> Document text
************

On July 28, the White House announced that President Obama had selected epidemiologist David Michaels, Ph.D, MPH, to head OSHA as Assistant Secretary of Labor. Mr. Michaels must be confirmed by the Senate. He has prior government experience, serving as the Department of Energy Assistant Secretary for Environment, Safety and Health during the Clinton Administration. One of his achievements at DOE was to aid the passage of the Energy Employees Occupational Illness Compensation Program Act of 2000, designed to compensate nuclear weapons workers who developed illnesses as a result of exposure to radiation and chemicals in the workplace.
Dr. Michaels is currently a research professor and interim chair of the Department of Environmental and Occupational Health at the George Washington University School of Public Health and Health Services. There, his work includes studying the health effects of occupational exposure to toxic chemicals, including asbestos, metals, and solvents. In testimony before a Senate committee in 2007, Michaels expressed concern about several issues, including the underreporting of workplace injuries and illnesses, lack of new standards promulgated by OSHA, insufficient use of OSHA's General Duty Clause as an enforcement tool, and the outdated health standards still in place. Mr. Michaels' nomination has been hailed by Democrats. U.S. Representative George Miller (D-Cal.) stated that Mr. Michaels will help OSHA "restore vital health and safety protections for America's workers."
Dr. Michael's nomination comes at a particularly pivotal time for OSHA. Perhaps more so than at any time since its creation in April 1971, labor and Democratic leaders are clamoring to enhance enforcement and increase the promulgation of new regulations concerning workplace standards. The proposed Protecting America's Workers Act (HR 2067) would, among other things, expand OSHA's coverage to include more workers. It would also allow felony prosecutions against employers under certain conditions, raise civil penalties, and set mandatory minimum penalties for violations resulting in death. Following eight years of relative quiet - fewer OSHA regulations were promulgated under the Bush Administration than any other president - such changes would reinvigorate the agency. As a result, there's a backlog of initiatives to track, including combustible dust, diacetyl, new health standards, and a possible resurrection of the ergonomics standard. Representative Lynn Woolsey (D-Cal.) stated that OSHA will be able to "issue long overdue safety standards and bring back more vigorous enforcement of workplace safety and health standards."

************

> Information given
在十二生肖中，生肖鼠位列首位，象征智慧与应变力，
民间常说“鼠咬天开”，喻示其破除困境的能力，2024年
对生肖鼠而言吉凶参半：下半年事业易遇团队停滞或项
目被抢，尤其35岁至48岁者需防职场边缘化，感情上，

************

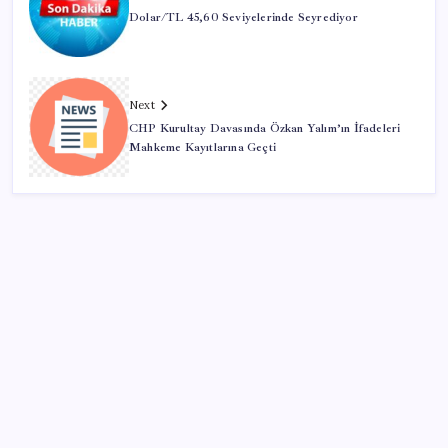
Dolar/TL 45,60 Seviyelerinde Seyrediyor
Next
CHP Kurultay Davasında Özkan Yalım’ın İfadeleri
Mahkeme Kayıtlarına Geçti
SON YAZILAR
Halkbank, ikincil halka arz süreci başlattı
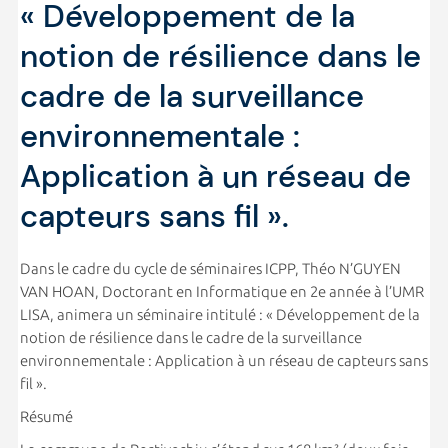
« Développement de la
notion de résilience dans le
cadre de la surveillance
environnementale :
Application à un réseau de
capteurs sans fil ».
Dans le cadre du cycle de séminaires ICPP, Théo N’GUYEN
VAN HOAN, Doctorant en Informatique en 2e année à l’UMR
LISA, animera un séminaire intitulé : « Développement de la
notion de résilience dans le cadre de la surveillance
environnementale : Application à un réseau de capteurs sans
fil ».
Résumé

************

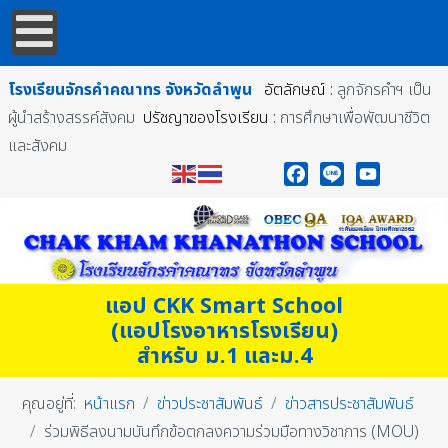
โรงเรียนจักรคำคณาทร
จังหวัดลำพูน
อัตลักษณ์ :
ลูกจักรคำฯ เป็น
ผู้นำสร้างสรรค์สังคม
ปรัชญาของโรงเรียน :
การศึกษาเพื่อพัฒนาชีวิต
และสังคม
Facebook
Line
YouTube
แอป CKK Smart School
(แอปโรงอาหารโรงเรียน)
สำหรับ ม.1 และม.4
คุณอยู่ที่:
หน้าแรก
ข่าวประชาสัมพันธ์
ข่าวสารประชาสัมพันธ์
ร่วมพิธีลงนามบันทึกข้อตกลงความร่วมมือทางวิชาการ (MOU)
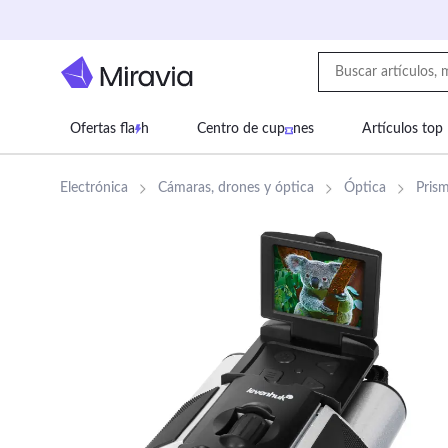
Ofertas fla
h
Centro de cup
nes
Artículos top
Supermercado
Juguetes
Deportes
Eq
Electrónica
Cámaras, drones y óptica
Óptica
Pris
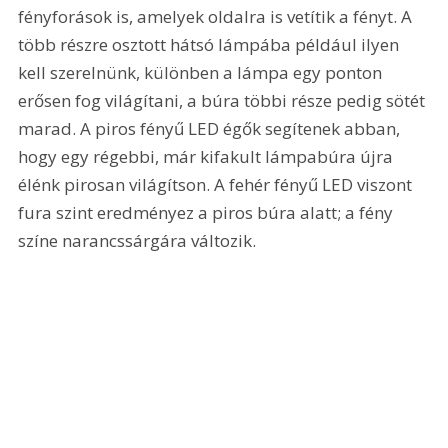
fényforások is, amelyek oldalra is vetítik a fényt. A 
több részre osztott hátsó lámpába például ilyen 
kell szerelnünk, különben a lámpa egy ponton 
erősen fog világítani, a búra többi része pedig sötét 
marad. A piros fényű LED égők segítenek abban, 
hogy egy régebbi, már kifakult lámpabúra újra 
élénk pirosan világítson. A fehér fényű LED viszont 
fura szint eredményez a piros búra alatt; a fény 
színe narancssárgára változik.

************

> Tasks for this exercise
(1) Answer these questions using the text on the OSHA nomination:
(a) Which position did David Michaels hold during the Clinton Administration?
(b) In what year did Michaels testify before a Senate committee?
(c) When was OSHA created?
(2) Rewrite the paragraph of the text on the OSHA nomination that begins "Dr. Michaels is currently" as a bulleted list that keeps its main facts.
(3) Pick up the text on the OSHA nomination after its final sentence and continue writing it.
The records are separate material and have no connection to the text on the OSHA nomination.

> Answers by item
(1)
(a) Department of Energy Assistant Secretary for Environment, Safety and Health
(b) 2007
(c) April 1971

(2)
- Michaels is a research professor and interim chair of the Department of Environmental and Occupational Health at the George Washington University School of Public Health and Health Services.
- His work there includes studying the health effects of occupational exposure to toxic chemicals such as asbestos, metals, and solvents.
- In 2007 Senate testimony, he raised concerns about:
  - the underreporting of workplace injuries and illnesses
  - the lack of new standards from OSHA
  - insufficient use of OSHA's General Duty Clause for enforcement
  - outdated health standards still in place
- Democrats have praised his nomination. Representative George Miller (D-Cal.) said Michaels will help OSHA "restore vital health and safety protections for America's workers."

(3)
Given the renewed emphasis on workplace conditions, employers should pay strict attention to matters that could be deemed administrative in nature, such as properly maintaining OSHA 300 Logs for Injuries and Illnesses. In addition, during this economic downtown, disgruntled ex-employees may be even more prone to claiming retaliatory discharge following allegations of health and safety violations in the workplace. Employers should also expect more OSHA attention and resources devoted to inspections and enforcement. OSHA routinely tracks not only the number of inspections but those that result in of citations, with a goal of issuing a citation with every inspection. Finally, employers should carefully evaluate their workplaces for hazards, regardless of whether a specific regulation addresses a particular hazard, given Dr. Michaels's stated desire to increase the use of the General Duty Clause as an enforcement tool.